A pact permitting Turkish hydrocarbon drilling in Libya’s Mediterranean waters was deemed “illegal” by Egypt and Greece on Sunday, and Athens vowed to contest it using all “legal measures.”
Turkey announced on Monday that it has reached an agreement with Tripoli’s authorities to explore for hydrocarbons in Libya’s seas.
In Cairo, where he visited his Egyptian counterpart Sameh Shoukry, Greek Foreign Minister Nikos Dendias declared, “This accord undermines peace and security in the Mediterranean.”
The deal comes after a pact Turkey and Tripoli struck three years ago that defined their mutual maritime limits.
The 2019 deal, according to Greece, Egypt, and Cyprus, infringes their economic rights in a region where there may be significant natural gas deposits.
Dendias continued, “We will protect our rights by any means necessary.”
Tripoli, he claimed, “does not have the essential control over this area,” making the deal “illegal and inadmissible.”
Shoukry asserted that “the administration of Tripoli does not have the legitimacy to sign accords” and that the “mandate of the authorities in Tripoli has expired.”
The agreement has been rejected by a rival Libyan administration in the war-torn nation’s east, which since March has been trying to seize power in Tripoli and also claims the government’s term has expired.
The agreement reached on Monday expands upon one that was previously reached between Ankara and the former government in Tripoli in 2019. At the time, there was a fierce war for control of the capital after eastern military leader Khalifa Haftar tried to take it by force.
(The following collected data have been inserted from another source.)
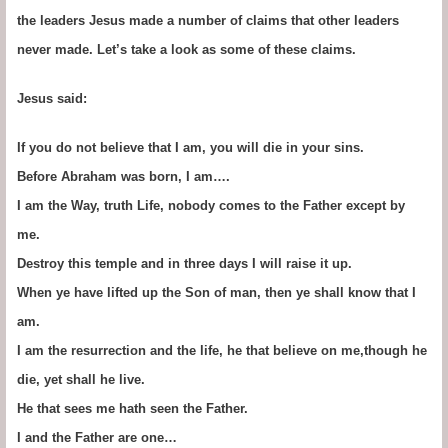
the leaders Jesus made a number of claims that other leaders
never made. Let’s take a look as some of these claims.
Jesus said:
If you do not believe that I am, you will die in your sins.
Before Abraham was born, I am….
I am the Way, truth Life, nobody comes to the Father except by
me.
Destroy this temple and in three days I will raise it up.
When ye have lifted up the Son of man, then ye shall know that I
am.
I am the resurrection and the life, he that believe on me,though he
die, yet shall he live.
He that sees me hath seen the Father.
I and the Father are one…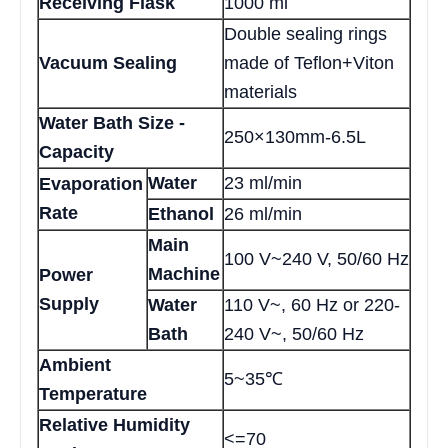
Receiving Flask
1000 ml
Double sealing rings
Vacuum Sealing
made of Teflon+Viton
materials
Water Bath Size -
250×130mm-6.5L
Capacity
Water
23 ml/min
Evaporation
Rate
Ethanol
26 ml/min
Main
100 V~240 V, 50/60 Hz
Machine
Power
Supply
Water
110 V~, 60 Hz or 220-
Bath
240 V~, 50/60 Hz
Ambient
5~35℃
Temperature
Relative Humidity
<=70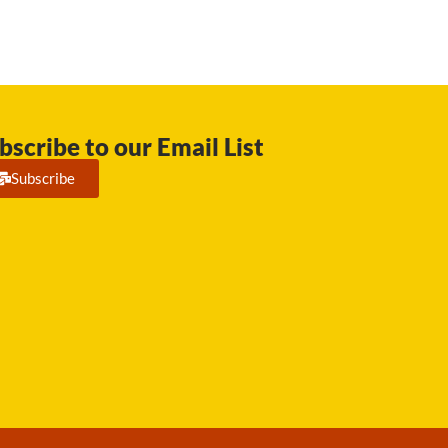
bscribe to our Email List
Subscribe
An important factor in the defeat of Haftar, who was then supported by Egypt, Russia, and the United Arab Emirates, was the quick delivery of Turkish drones to Tripoli-based forces.
This year, as the price of energy increased globally, the urgency of the issue of rights to Libya’s abundant hydrocarbon resources increased.
The 2019 maritime boundary agreement has been condemned by the European Union, and according to France, it “does not comply with international law.”